Hey, Alexa, Are You a Golem?
On the eve of destruction & after the apocalypse: Lisa Clair's "Willa's Authentic Self" & ruth tang's "Work Hard Have Fun Make History"
“What is a Golem story?” I type into Google, in all my embarrassing Jewish ignorance.
I had just seen Willa’s Authentic Self at MITU580, a surreal new work by Lisa Clair billed as a “musical, monstrous and maximalist re-imagining of the ancient Jewish Golem myth.”
Google enlightens me. In Jewish folklore, a Golem is an anthropomorphic being grown out of clay and typically brought to life through magical incantation. In terms of its message, the Golem story is a highly mutable one. The creature could be a protector of the Jewish people, can represent the beauty of creation, or might — as in Willa — serve as a reminder that not all creations, however fantastic, are ultimately good.
In Clair’s madcap play, Willa (played by Clair) is fed up. Fed up with her dead-end civil service job, her useless lover Walter, and the hopeless state of the world. Then she receives a strange present: a lump of clay. Soon the lump grows into a full sized Golem (Juliana Francis Kelly, whose costume unfortunately gives Oompa Loompa vibes), who provides Willa with the gift of extraordinary power. Overnight, Willa becomes the Mayor and begins to remake New York City anew, sweeping away homelessness, inequality and intolerance. But soon the Golem turns on Willa and begins to wreak destruction.
Destruction — of the worldwide variety — is also a theme of Work Hard Have Fun Make History, a new work by ruth tang kicking off Clubbed Thumb’s invaluable Summerworks series. tang’s scattershot play follows an unspecified apocalyptic event, and jumps between a variety of scenes depicting work, play and human connection filtered almost entirely through AI interfaces. Sex, grief, love — they’re all conducted solo, with just a disembodied voice as company. (A cast of three, b, Sagan Chen and Susannah Perkins, play multiple characters and devices.) Jeff Bezos and Elon Musk are the only named characters, and tang’s play is, at least as I took it, an imagining of the pair’s respective world visions taken to their most logical extremes: limitless automation, and not an ounce of humanity.
Clair and tang excel in capturing how a world of ever-expanding possibilities can, despite these supposed advances, seem to narrow and flatten. Willa saves New York only to watch it collapse in on itself again and realizes that her magical answer — her Golem – had closed off all her connections to others. The denizens of tang’s play have technology that caters to every need but are each isolated and alone, stuck speaking to machines that will never quite learn to be human.

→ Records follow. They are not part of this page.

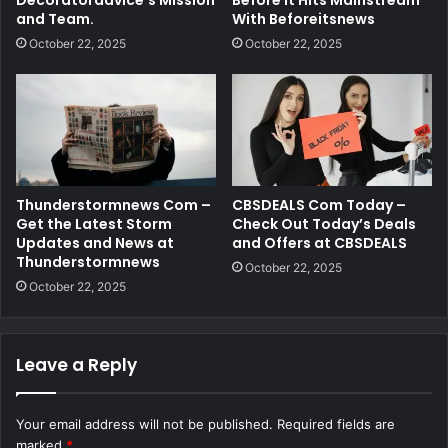
and Team.
With Beforeitsnews
October 22, 2025
October 22, 2025
Thunderstormnews Com –
CBSDEALS Com Today –
Get the Latest Storm
Check Out Today’s Deals
Updates and News at
and Offers at CBSDEALS
Thunderstormnews
October 22, 2025
October 22, 2025
Leave a Reply
Your email address will not be published.
Required fields are
marked
*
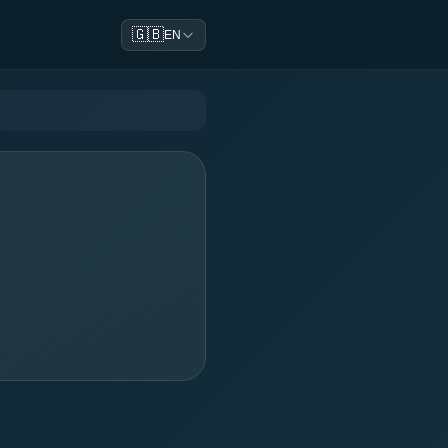
🇬🇧
EN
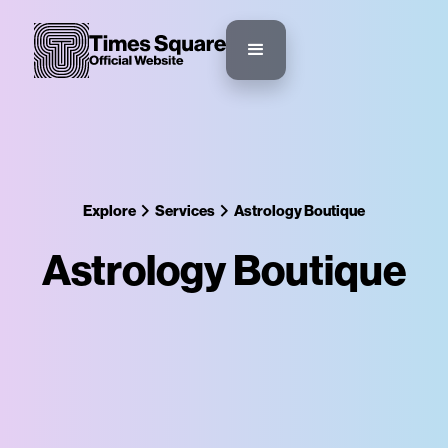
Explore
Services
Astrology Boutique
Astrology Boutique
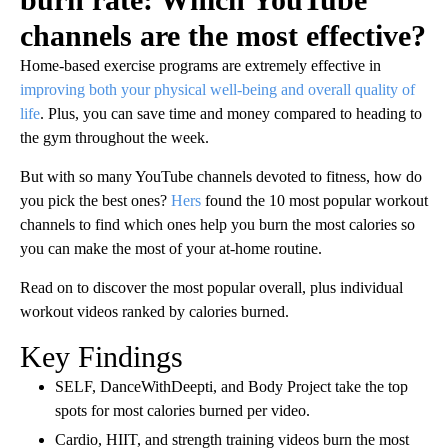
channels are the most effective?
Home-based exercise programs are extremely effective in
improving both your physical well-being and overall quality of
life
. Plus, you can save time and money compared to heading to
the gym throughout the week.
But with so many YouTube channels devoted to fitness, how do
you pick the best ones?
Hers
found the 10 most popular workout
channels to find which ones help you burn the most calories so
you can make the most of your at-home routine.
Read on to discover the most popular overall, plus individual
workout videos ranked by calories burned.
Key Findings
SELF, DanceWithDeepti, and Body Project take the top
spots for most calories burned per video.
Cardio, HIIT, and strength training
videos burn the most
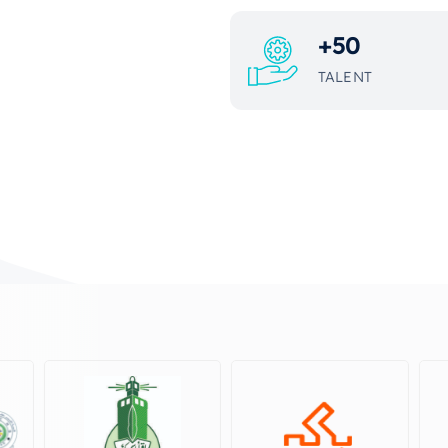
+
50
TALENT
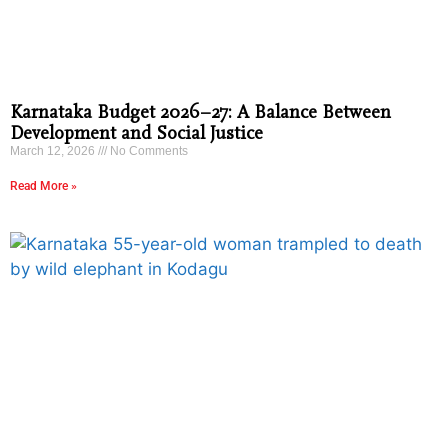
Karnataka Budget 2026–27: A Balance Between
Development and Social Justice
March 12, 2026
No Comments
Read More »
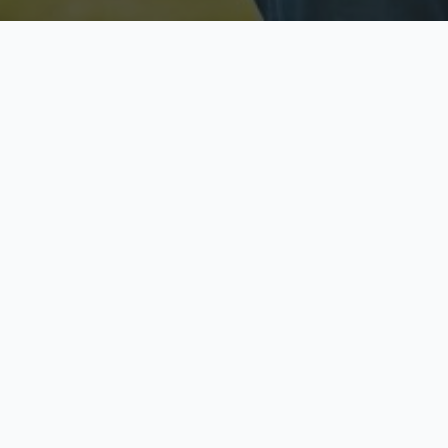
Licensed & Insured
S
Fully licensed agents
Yo
C
Call now to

In both plays, connection is the key. Willa actually creates an idyllic New York City with the help of her Golem, a paradise not just for humans but all living beings. That Eden is movingly described by a Queen Ant, who visits Willa after the fall: “Healthy snacks were provided on the now gleaming subways painted in houndstooth, leopard print and sparkling hues of pink; its buskers were held in the same regard as Carnegie Hall alumni.”
But Willa never connected with her people, nor with the ants, many of whom she murdered. (The notion of humans and animals living in harmony is a late and awkward insertion in Clair’s script, but Caitlin Ayer’s ant costumes are incredible.) Jeff and Elon exist at a similar disconnect from the world, hoping as they keep on devising business plans that, “an eleventh-hour thing will show up and stop the screaming.”
Both plays could benefit from a clearer focus on this theme of connection. The Golem narrative of Willa is engaging, but Clair’s text meanders in a few too many other directions, including several dream sequences involving James Dean. The intent of these dreams is, I think, to highlight Willa’s detachment from her own world even as she attempts to save it, but the end result feels unfocused.
Meanwhile, tang staunchly refuses to weave together Work Hard’s disparate story threads. They seem to be connected, with certain characters unknowingly intersecting with others over the vast divides of technology. But I would have to sit down and draw out some maps to clarify their links. The play’s refusal to provide any sort of relief from disconnection is impressive, but just a little catharsis might be nice.
All the same, the audience does connect with these two insistently oddball works thanks to the performers lending them humanity. Clair is wonderfully harried and then painfully tragic as Willa, bringing unexpected pathos to a heartfelt final monologue. And the company of Work Hard breaks our hearts most of all in its precise depictions of blank, inhuman machines feigning the qualities of genuine life. A world of fantastic, terrible creations.